The whole point of the Network is not to have data need to be stored to disk, right? Also, due to the cost of transmitting data throughout the Network, using the least amount of GETs is encouraged, correct?
So my thought is, where is this data stored when it’s being operated on?
###The simple answer is RAM.
But how much RAM can be consumed by that data, and how long can data persist in one machine?
The first question has to take into account the Launcher and the App itself along with the data that it’s acting on. The second is a bit more vague, because it must facilitate multiple use cases.
There I’m mainly concerned with the point of view that I don’t want every press of the “back button” to require a re-download of the data concerned. Should every rewind of a video necessitate re-downloading the frames? How far in advance should it be buffered? You can extrapolate this as you will - however, this is not a concern when using the Network as a dropbox replacement, but rather an app-centric environment.
###Launcher RAM cap
If this is indeed - as I see it - an issue, there may be the ability for the Launcher to institute a RAM cap. Now that may be per-app or globally, but I would envision something of the sort acting similarly to caching in nodes.
Speaking of which, caching does do this by default. Well, it kinda does it.
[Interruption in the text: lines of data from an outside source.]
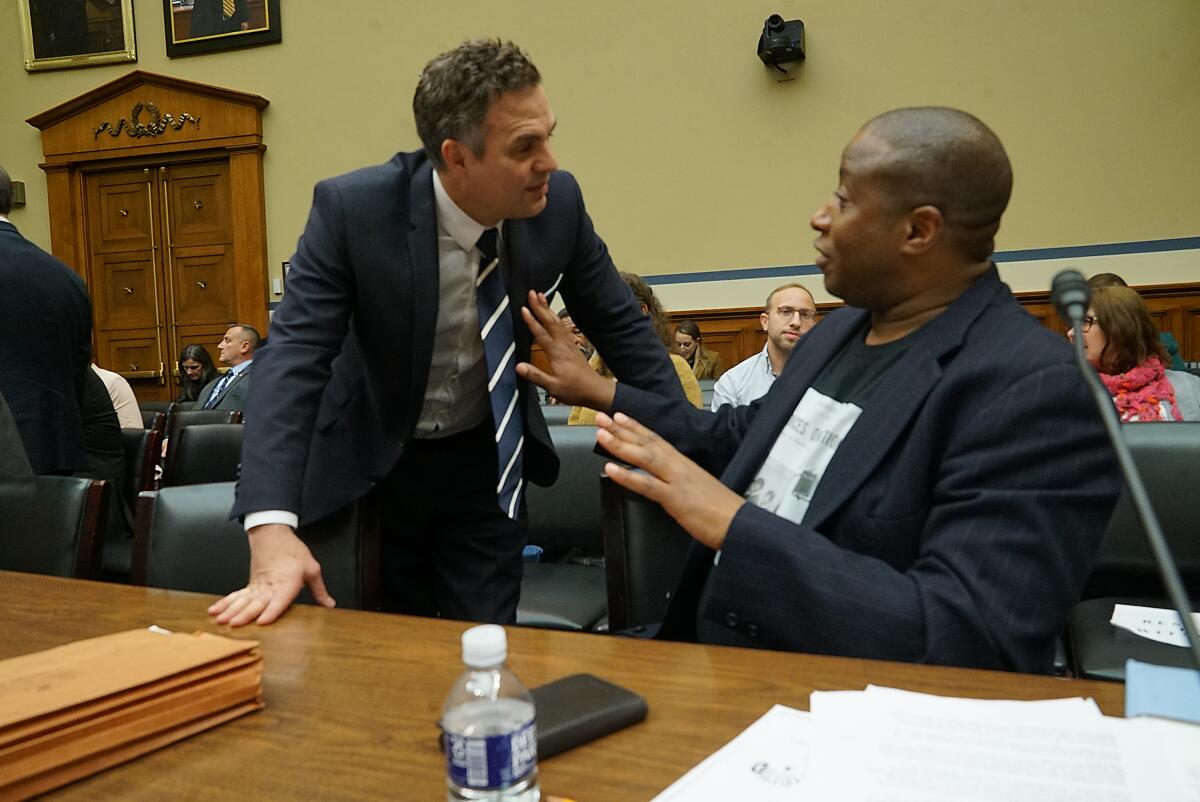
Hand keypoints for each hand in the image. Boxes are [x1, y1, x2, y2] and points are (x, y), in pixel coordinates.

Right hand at [206, 524, 334, 625]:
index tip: (263, 620)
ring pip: (242, 600)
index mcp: (287, 582)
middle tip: (234, 624)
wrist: (274, 535)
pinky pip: (236, 595)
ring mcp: (257, 585)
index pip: (280, 599)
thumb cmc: (293, 552)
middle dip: (244, 614)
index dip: (272, 610)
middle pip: (256, 602)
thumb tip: (330, 605)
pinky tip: (214, 610)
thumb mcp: (312, 569)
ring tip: (220, 620)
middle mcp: (270, 586)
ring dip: (231, 611)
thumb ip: (319, 589)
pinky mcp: (250, 584)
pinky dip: (224, 603)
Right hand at [516, 291, 614, 409]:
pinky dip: (555, 317)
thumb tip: (519, 366)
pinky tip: (552, 314)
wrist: (595, 390)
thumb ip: (536, 376)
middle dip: (540, 307)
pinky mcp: (572, 346)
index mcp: (557, 353)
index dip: (532, 321)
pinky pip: (562, 327)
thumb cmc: (575, 390)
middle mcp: (563, 345)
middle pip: (550, 322)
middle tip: (532, 292)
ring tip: (541, 297)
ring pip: (557, 322)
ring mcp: (569, 344)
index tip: (523, 308)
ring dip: (548, 309)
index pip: (541, 333)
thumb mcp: (553, 387)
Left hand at [596, 412, 742, 549]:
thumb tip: (664, 480)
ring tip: (601, 434)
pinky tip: (610, 469)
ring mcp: (677, 481)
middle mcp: (679, 467)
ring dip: (621, 445)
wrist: (740, 523)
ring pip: (645, 458)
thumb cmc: (720, 510)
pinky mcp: (676, 499)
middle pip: (647, 442)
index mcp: (684, 464)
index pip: (657, 440)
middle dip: (622, 429)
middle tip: (601, 417)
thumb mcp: (696, 488)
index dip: (637, 427)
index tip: (620, 416)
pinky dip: (627, 476)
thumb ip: (678, 480)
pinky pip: (648, 485)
While it is seen as a way to reverse the “reddit hug of death” paradigm, in this scenario it (presumably) significantly reduces download time for recently accessed files.
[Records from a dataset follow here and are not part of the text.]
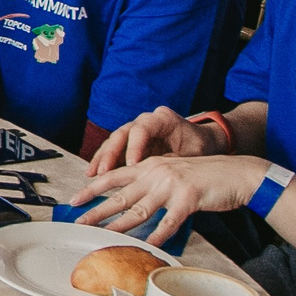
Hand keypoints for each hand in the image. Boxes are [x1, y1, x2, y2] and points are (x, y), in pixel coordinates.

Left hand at [71, 154, 268, 247]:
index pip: (113, 176)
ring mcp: (171, 185)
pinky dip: (158, 235)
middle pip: (120, 195)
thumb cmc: (205, 176)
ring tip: (103, 236)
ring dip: (119, 225)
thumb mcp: (172, 173)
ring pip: (139, 209)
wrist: (236, 173)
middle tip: (79, 222)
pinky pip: (169, 222)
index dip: (92, 188)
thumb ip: (152, 183)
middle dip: (97, 210)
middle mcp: (156, 173)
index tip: (75, 199)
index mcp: (150, 165)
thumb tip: (133, 201)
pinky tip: (147, 245)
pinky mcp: (189, 199)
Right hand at [86, 106, 218, 172]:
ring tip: (92, 175)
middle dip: (110, 154)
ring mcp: (135, 130)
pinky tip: (95, 175)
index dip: (134, 148)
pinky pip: (114, 150)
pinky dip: (105, 162)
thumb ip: (171, 162)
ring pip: (113, 141)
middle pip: (121, 134)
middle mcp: (144, 121)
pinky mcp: (130, 142)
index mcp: (162, 118)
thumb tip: (155, 177)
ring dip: (102, 158)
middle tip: (103, 172)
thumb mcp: (190, 155)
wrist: (202, 143)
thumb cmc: (199, 148)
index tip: (132, 166)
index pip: (142, 130)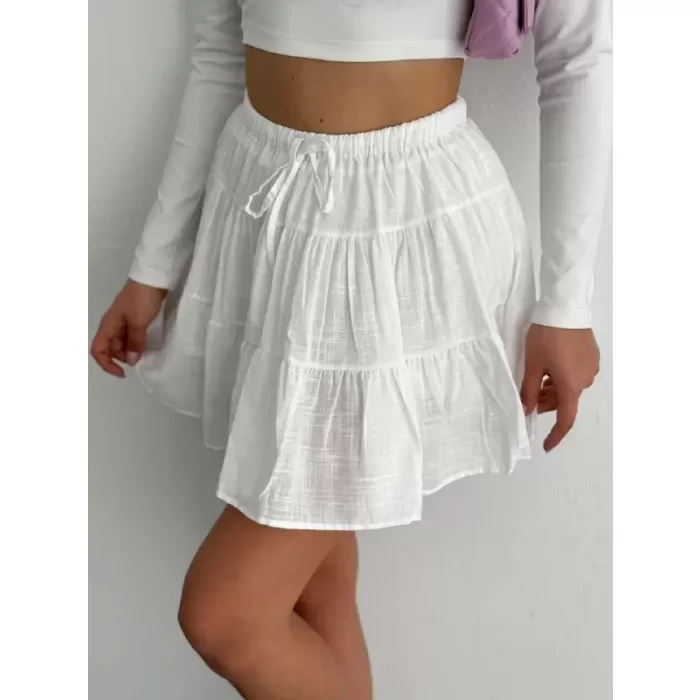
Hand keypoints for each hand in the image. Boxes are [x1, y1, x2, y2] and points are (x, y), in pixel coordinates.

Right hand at [90, 279, 166, 377]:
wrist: (153, 277)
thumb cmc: (142, 299)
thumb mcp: (138, 323)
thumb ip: (134, 343)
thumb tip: (130, 361)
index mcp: (108, 325)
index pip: (97, 350)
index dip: (106, 364)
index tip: (123, 373)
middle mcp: (112, 324)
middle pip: (110, 348)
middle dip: (121, 358)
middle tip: (139, 359)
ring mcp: (123, 320)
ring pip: (121, 342)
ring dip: (129, 350)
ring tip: (144, 352)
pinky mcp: (134, 316)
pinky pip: (130, 335)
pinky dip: (136, 342)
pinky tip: (146, 344)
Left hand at [520, 324, 599, 451]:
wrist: (565, 307)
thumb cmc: (546, 338)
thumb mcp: (532, 364)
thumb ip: (529, 390)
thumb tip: (527, 410)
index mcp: (571, 386)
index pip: (566, 419)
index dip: (555, 435)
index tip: (546, 446)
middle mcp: (585, 380)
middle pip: (566, 401)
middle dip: (548, 404)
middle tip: (530, 399)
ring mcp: (591, 367)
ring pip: (570, 387)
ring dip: (554, 389)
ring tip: (537, 380)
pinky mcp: (592, 355)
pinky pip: (576, 374)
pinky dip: (562, 377)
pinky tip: (550, 367)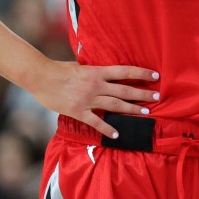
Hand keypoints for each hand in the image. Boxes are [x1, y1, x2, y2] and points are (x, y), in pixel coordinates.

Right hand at [31, 61, 159, 138]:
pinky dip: (108, 128)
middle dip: (142, 94)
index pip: (125, 71)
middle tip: (157, 97)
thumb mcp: (81, 65)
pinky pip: (96, 122)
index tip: (155, 75)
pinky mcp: (78, 111)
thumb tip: (107, 70)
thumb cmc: (60, 69)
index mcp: (98, 71)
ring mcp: (88, 99)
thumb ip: (95, 70)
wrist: (41, 77)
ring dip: (132, 109)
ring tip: (146, 113)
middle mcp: (96, 85)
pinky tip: (118, 134)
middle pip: (125, 90)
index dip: (142, 73)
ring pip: (115, 105)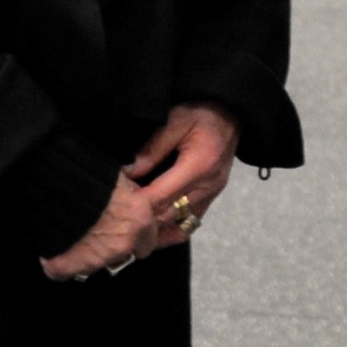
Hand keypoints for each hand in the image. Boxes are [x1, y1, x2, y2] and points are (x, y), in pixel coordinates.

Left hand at [39, 107, 239, 279]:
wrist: (232, 110)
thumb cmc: (201, 110)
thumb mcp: (175, 120)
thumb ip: (152, 148)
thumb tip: (129, 173)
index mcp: (199, 166)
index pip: (162, 196)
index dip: (137, 207)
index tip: (114, 212)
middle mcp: (208, 185)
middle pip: (170, 216)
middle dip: (143, 225)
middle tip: (115, 231)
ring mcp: (213, 193)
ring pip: (180, 225)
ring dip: (156, 231)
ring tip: (131, 236)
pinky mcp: (213, 195)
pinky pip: (190, 221)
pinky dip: (171, 228)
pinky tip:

However, this does not do away with the need to re-download files that - while they may be most recently accessed - are no longer being acted upon by the app. This still add (perhaps unnecessarily) to the amount of GET requests on the Network.
Every app will have different needs for file retrieval and re-retrieval. This may just be left to the whim of the developers for them to ensure a reasonably efficient program.
While this may seem bad as there is no strict control by the user, this does incentivize similar apps to be competitive in their respective footprint size in a balance with their efficiency.
As a last note, there may be a maidsafe “swap” or “.tmp” rationale that is implemented to save data directly to disk for the duration of the App - or longer. This would need to be controlled - most likely via Launcher - to be kept within an acceptable, user-defined limit.
While this may not be a problem for a casual user, or even for a heavy user in the early stages of the Network, I do forsee that RAM usage by the Network and its Apps will be or become significant if not taken into appropriate consideration in an App-centric environment. There are several ways to mitigate this that are not - in themselves - mutually exclusive.